Digital Tools for Objective Measurement
Clinical scoring is inherently subjective. Digital motor assessment systems now supplement bedside rating with sensor-based measurement. The Q-Motor system, for example, uses digitizer pens and force sensors to capture finger tapping speed, alternating hand movement regularity, grip force control, spiral drawing accuracy, and sequential target reaching. These tools measure the exact features clinicians observe (speed, rhythm, accuracy, tremor) but with continuous numerical data instead of a 0-to-4 judgment.

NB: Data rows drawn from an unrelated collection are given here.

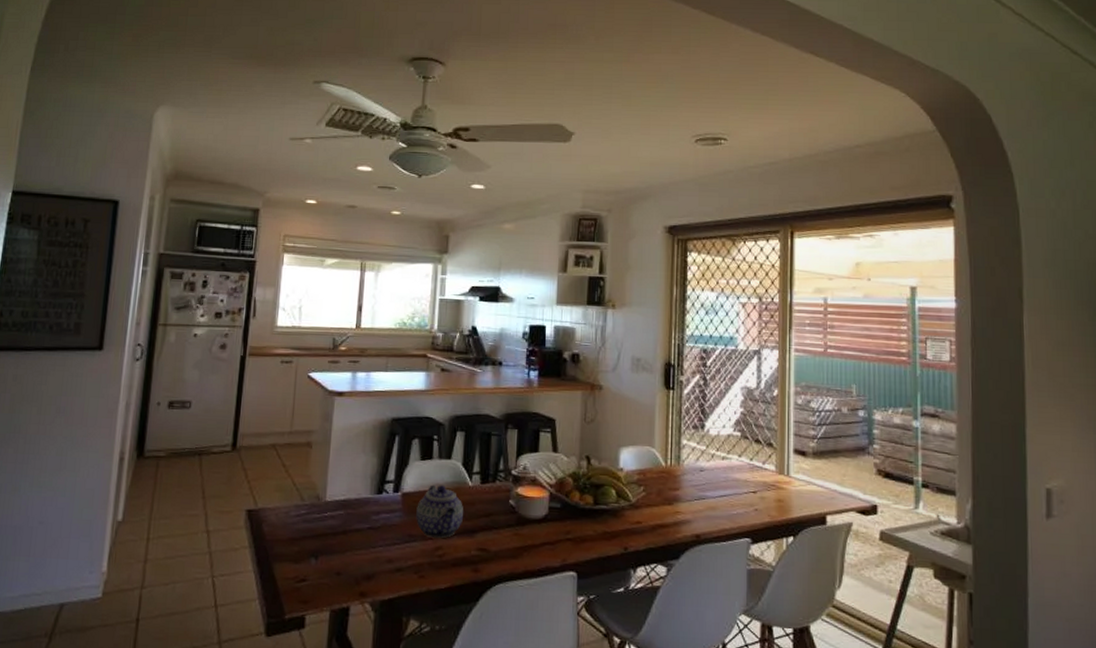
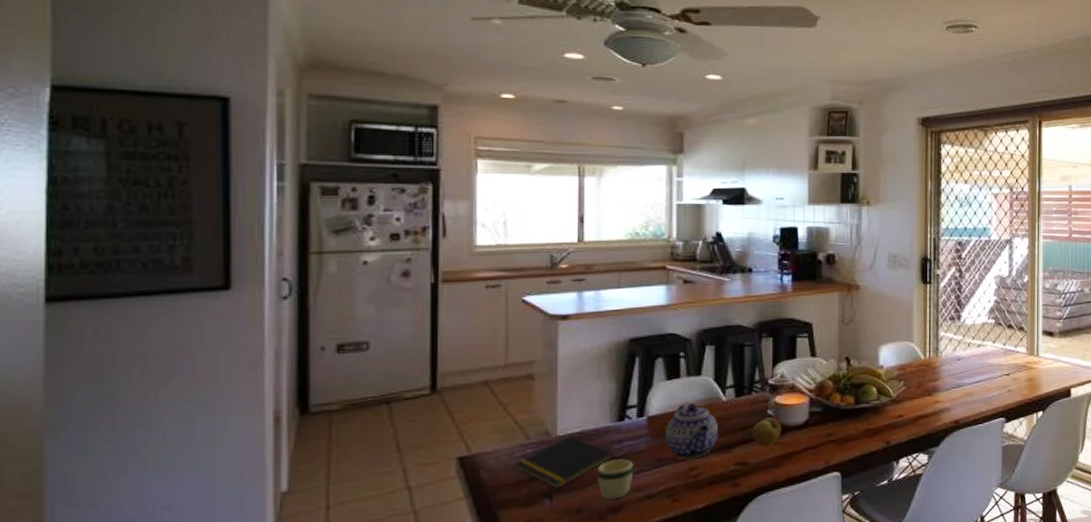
notepad: none [290,502,372,550] -> present [514,436,614,489]
mug: none [355,529,387,568] -> present [597,459,634,500]
fruit: none [494,507,521,536] -> present [752,417,781,447]

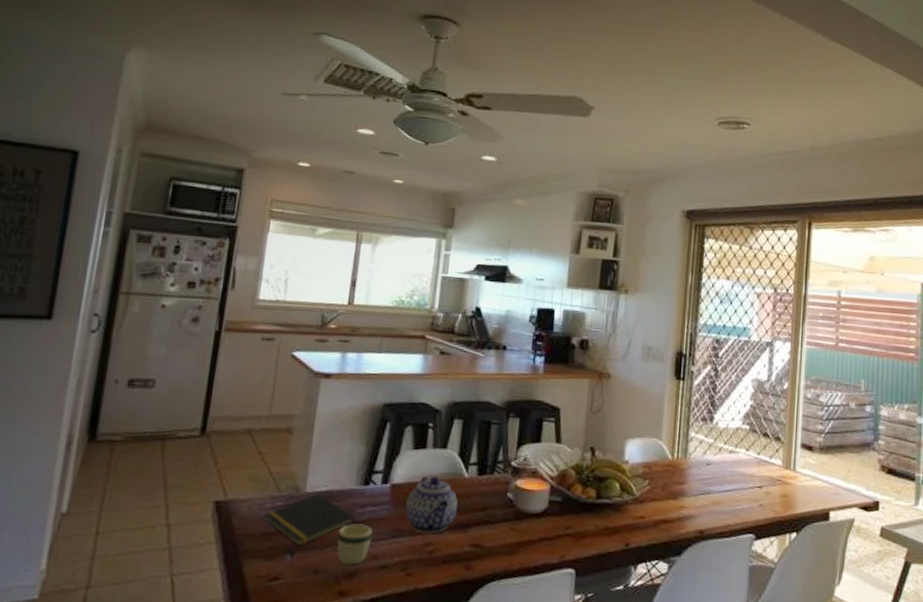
fruit: present [752,417,781,447] -> none [490,500,519,531]

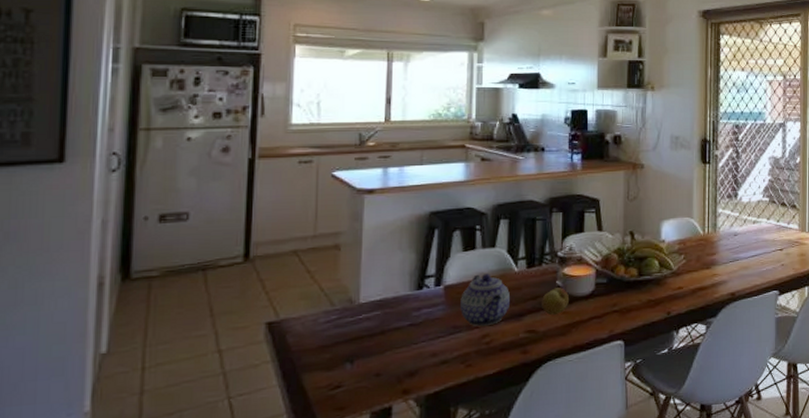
notepad: present [263,494,356,546] -> none [319,303,412,354]
mug: present [337,523,373,565] -> none [395,326,430,365]
fruit: none [490,500,519,531] -> present [542,287,569,316]

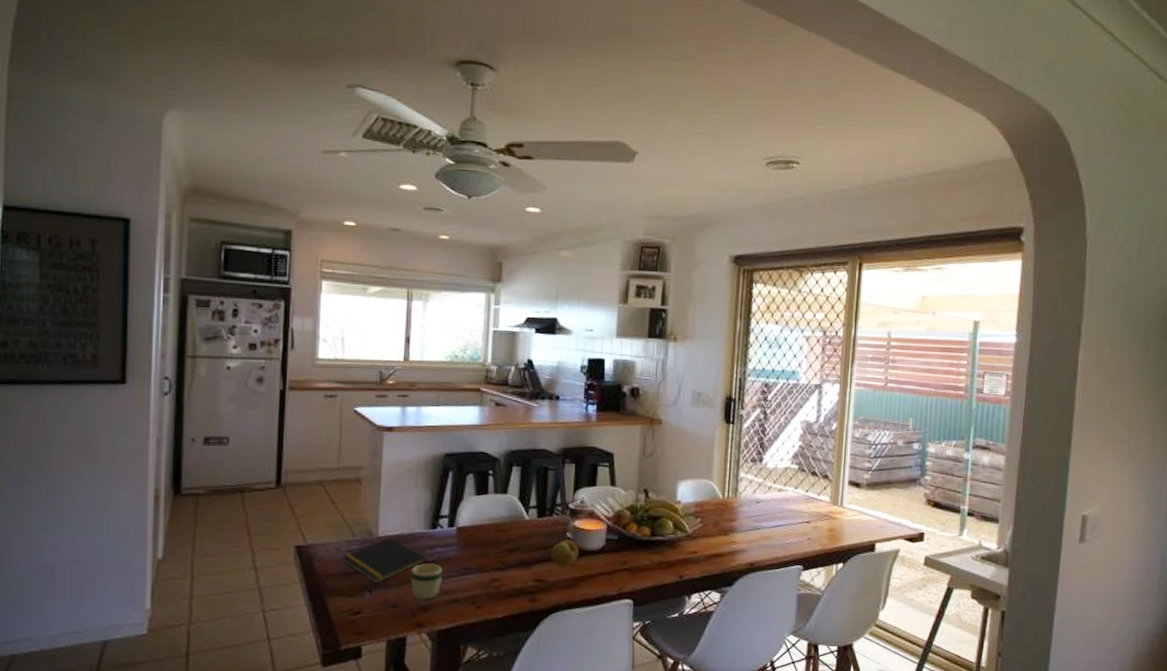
notepad: none [319,303,412,354] -> present [341,538,427,584]
mug: none [395,326,430,365] -> present [410,563,443,600]
teapot: present [460,274,510,327] -> none [472,519,520,571]

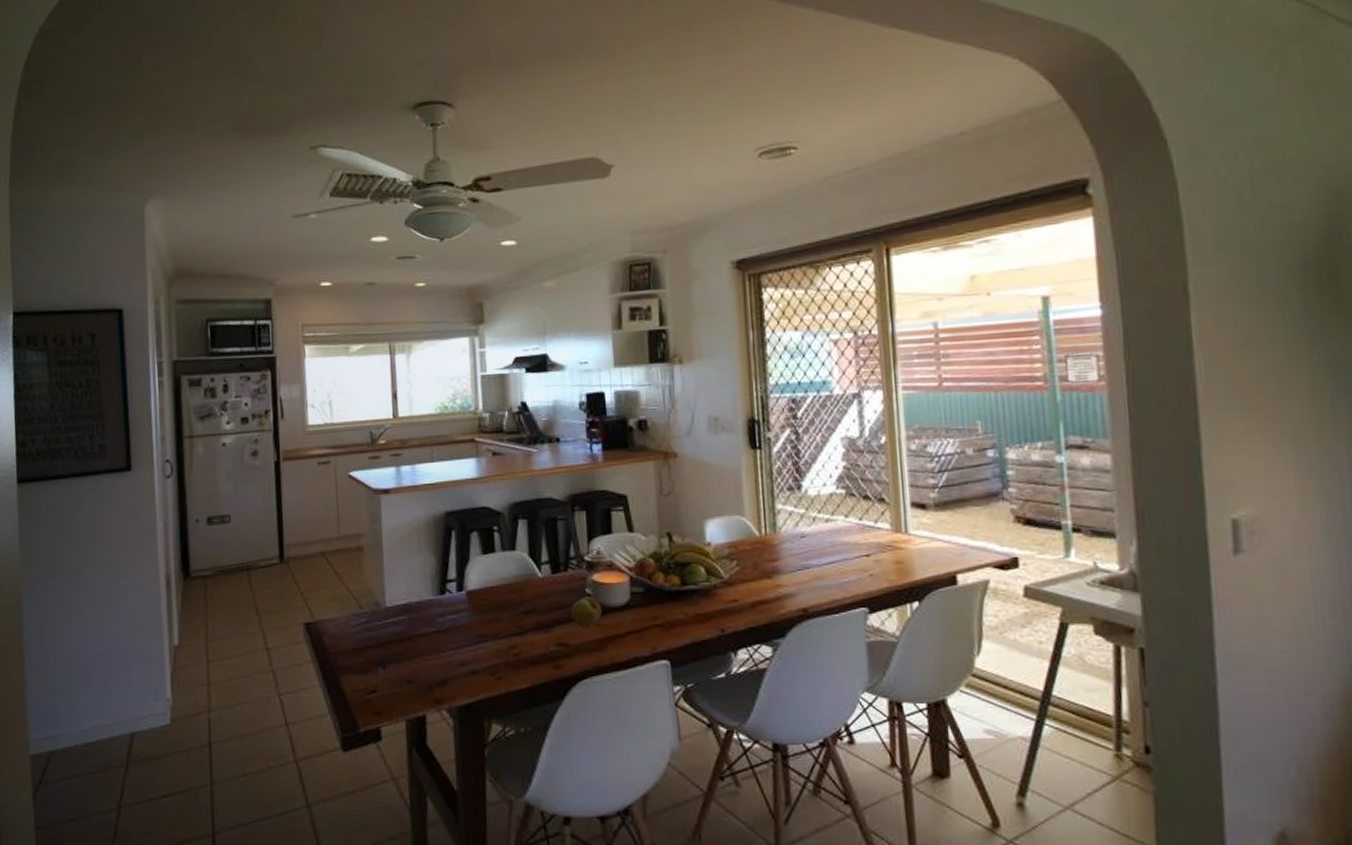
notepad: present [341,538,427,584] -> none [351,608,438,659]
mug: present [410,563,443,600] -> none [423,633,457,673]

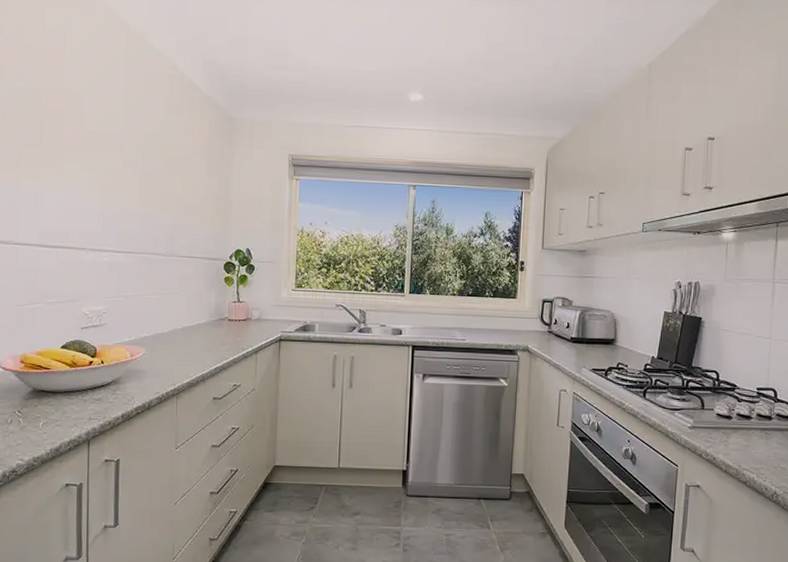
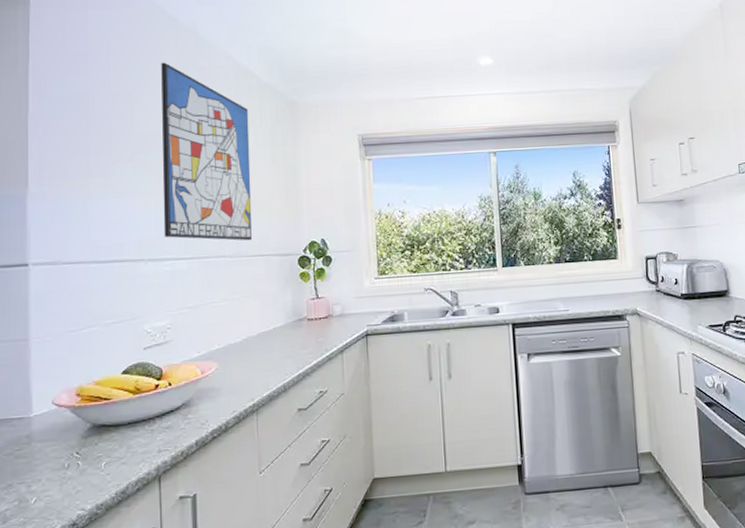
wall art: none [105,65,189,243] -> present [161,62,252,241]

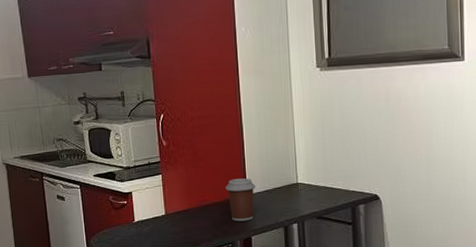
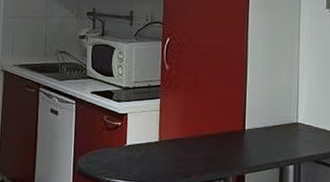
coffee cup: present [225,178,256,222] -> none [223,111,255,157]

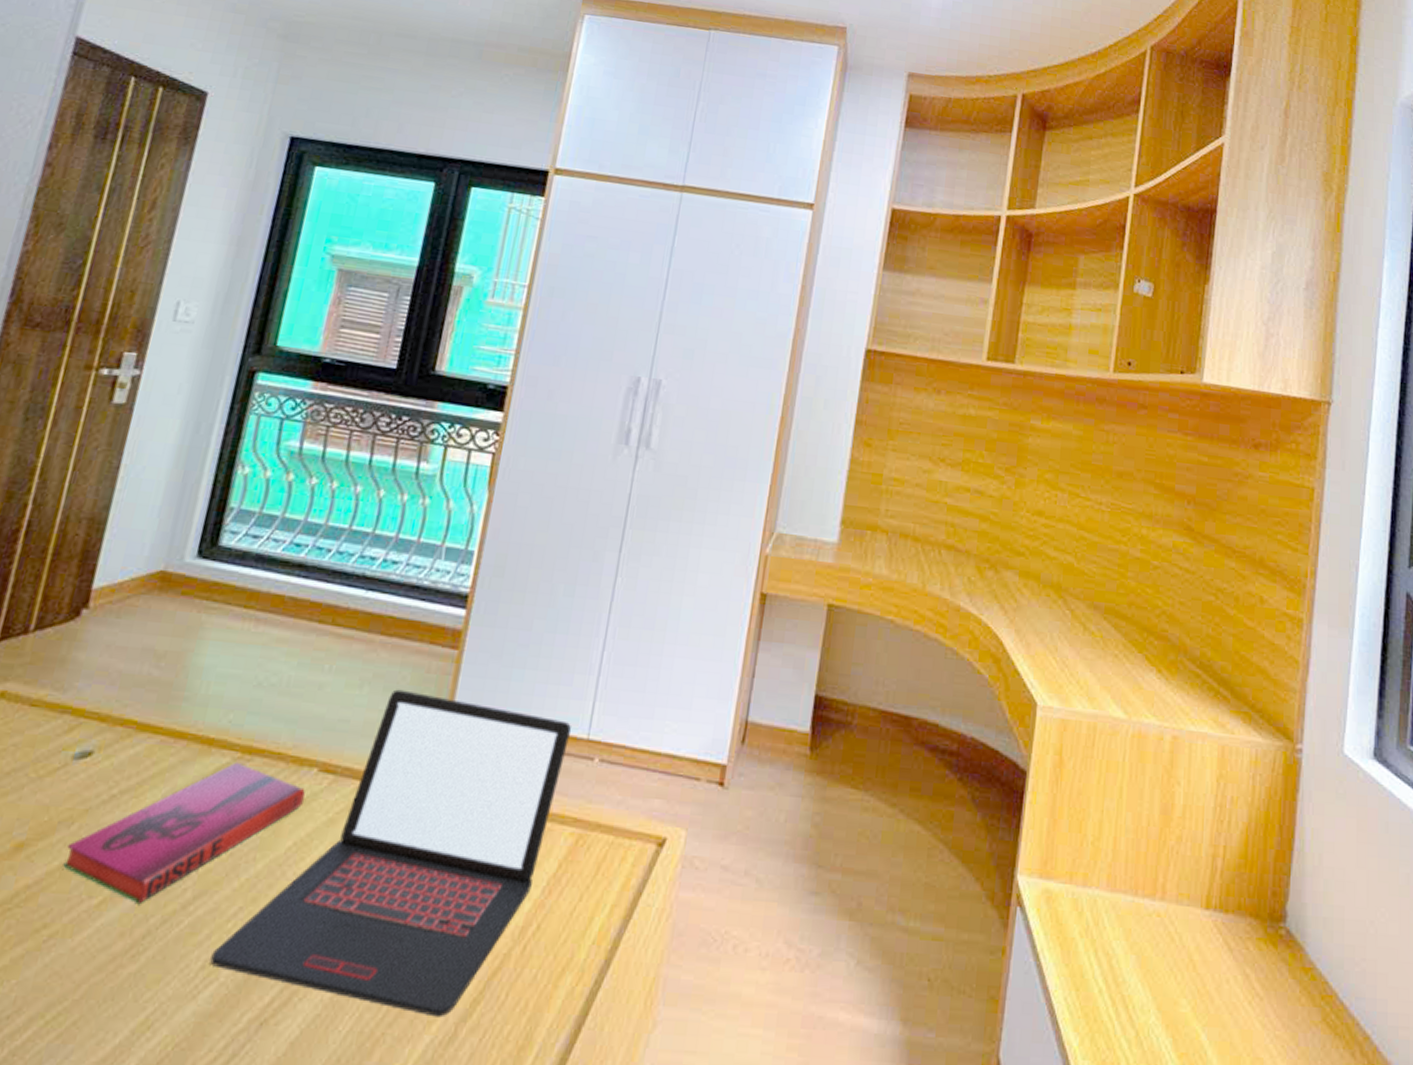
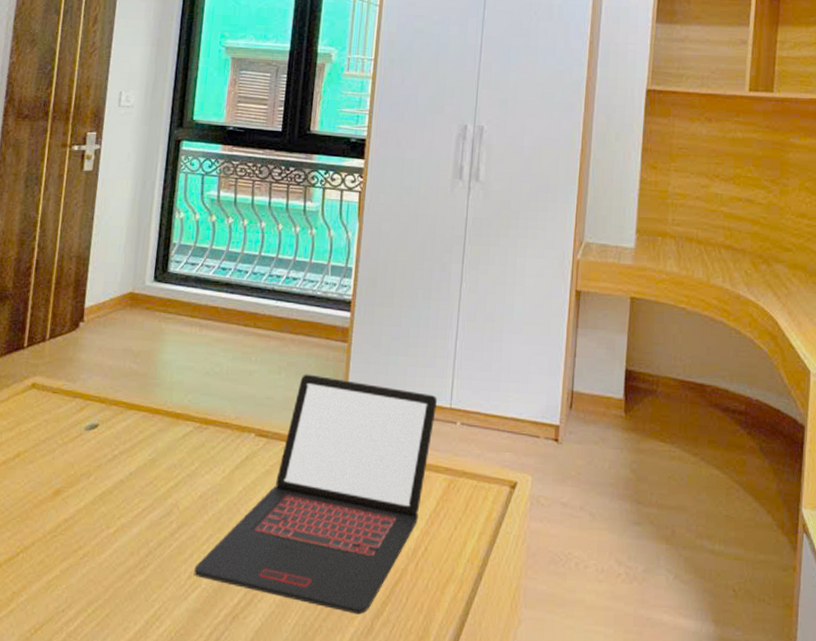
hardback book: present [63,761,305,905] -> none [87,430,247,533]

Spiral drawing, where the patient traces an Archimedes spiral with a sensor-equipped pen, is particularly sensitive to the combination of tremor, decomposition, and dysmetria that defines limb ataxia. Sequential target reaching, where the patient points rapidly between four targets, captures the multi-joint coordination failures that underlie real-world functional impairment. These digital measures have been accepted by regulatory agencies as clinical endpoints in treatment trials, reflecting their objectivity and reliability compared to manual scoring alone.